The NSC must be distinguished from the Cabinet Committee on Security (CCS), with which it is frequently conflated. The CCS, chaired by the Prime Minister and comprising the Ministers of Defence, Home, External Affairs, and Finance, is the formal decision-making authority on security matters, including approval of major defence acquisitions and appointments to senior defence and intelligence posts. The NSC, by contrast, is an advisory and coordinating body; it analyses, integrates, and recommends but does not formally decide. The NSAB, similarly, should not be confused with the operational intelligence agencies—it is a deliberative, non-official advisory board, whereas RAW and the IB are executive collection agencies under the Cabinet Secretariat and Home Ministry respectively.
A persistent criticism of the NSC is the asymmetry between its formal apparatus and its actual functioning. Analysts have noted that the full Council rarely convenes, that the NSAB has at times lapsed between reconstitutions, and that decision-making has gravitated toward the NSA and the PMO rather than the collegial structure envisaged in 1998. The absence of a statutory mandate leaves the system vulnerable to the preferences of each Prime Minister, and the concentration of authority in a single NSA has raised questions about institutional balance and accountability to Parliament. The 2001 Group of Ministers report on reforming the national-security system and the 2011–12 Naresh Chandra Task Force both urged strengthening and institutionalising the apparatus, recommendations only partially implemented.
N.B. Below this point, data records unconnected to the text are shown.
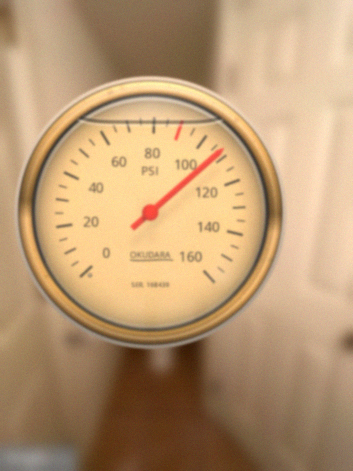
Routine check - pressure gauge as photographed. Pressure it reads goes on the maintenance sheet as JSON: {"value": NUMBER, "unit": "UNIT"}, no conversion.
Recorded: {"value": 107.5, "unit": "psi"}
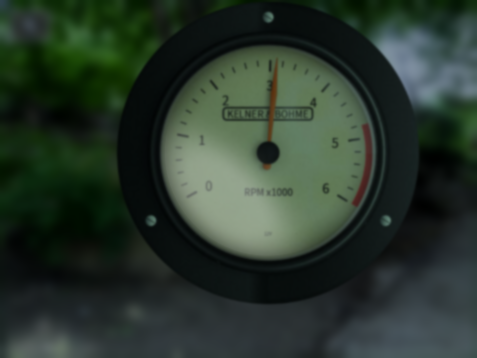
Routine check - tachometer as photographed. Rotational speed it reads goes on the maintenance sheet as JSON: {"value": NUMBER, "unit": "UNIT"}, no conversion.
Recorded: {"value": 3100, "unit": "rpm"}
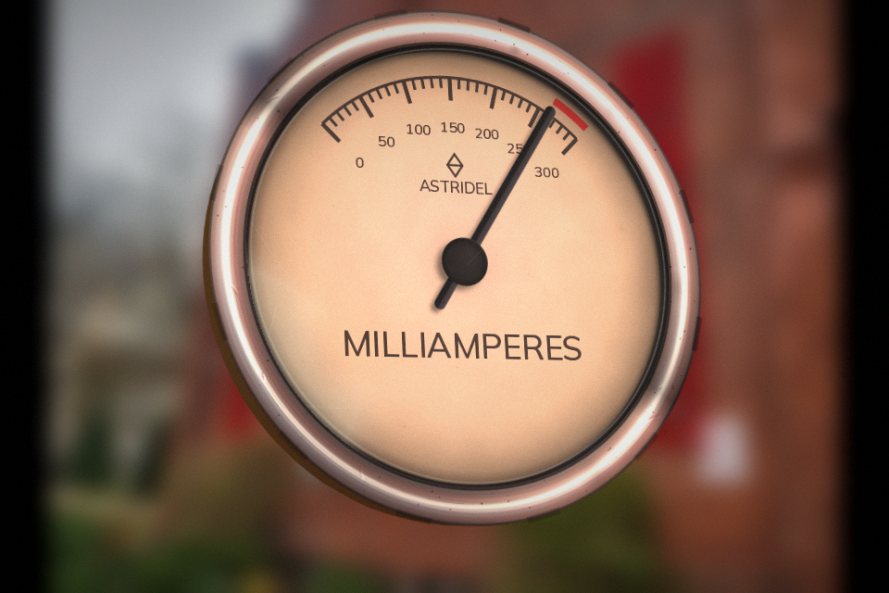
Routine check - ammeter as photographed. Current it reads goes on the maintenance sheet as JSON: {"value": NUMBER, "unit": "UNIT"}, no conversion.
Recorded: {"value": 260, "unit": "mA"}
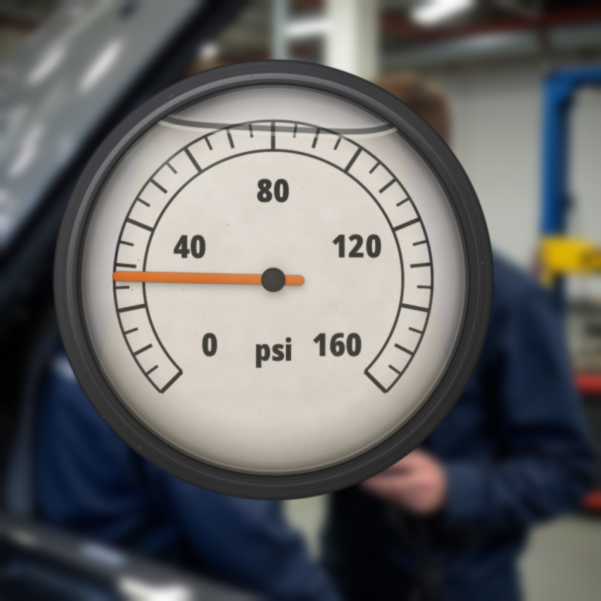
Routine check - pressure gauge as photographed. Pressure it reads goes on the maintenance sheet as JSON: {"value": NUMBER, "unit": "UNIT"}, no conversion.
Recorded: {"value": 27.5, "unit": "psi"}
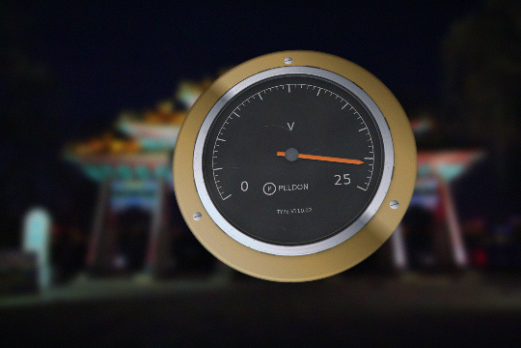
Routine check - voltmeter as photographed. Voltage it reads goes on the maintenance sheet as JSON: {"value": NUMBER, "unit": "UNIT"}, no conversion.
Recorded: {"value": 23, "unit": "V"}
For the working practitioner—the desk officer, the foreign-ministry analyst, or the UPSC aspirant addressing General Studies Paper III on internal and external security—the NSC is the institutional hinge of Indian strategic decision-making. Understanding its three tiers, the centrality of the NSA and the NSCS, and the distinction between advisory coordination and Cabinet-level decision clarifies how threat assessments translate into policy in New Delhi. Tracking reconstitutions of the NSAB, changes to the Strategic Policy Group's chairmanship, and the evolving Cabinet rank of the NSA reveals the trajectory of executive centralisation in India's security architecture, a trend that continues to shape how the country formulates and executes its strategic responses.
Example
In 2019, India's National Security Council apparatus, led by NSA Ajit Doval, coordinated the response to the Pulwama attack that culminated in the Balakot air strike, with the Cabinet Committee on Security formally authorising the operation.
Frequently asked questions
The NSC is an advisory and coordinating body that analyses threats and recommends options, while the Cabinet Committee on Security (CCS) is the formal decision-making authority that approves major defence acquisitions, senior appointments, and operational sanctions. Both are chaired by the Prime Minister, but only the CCS decides.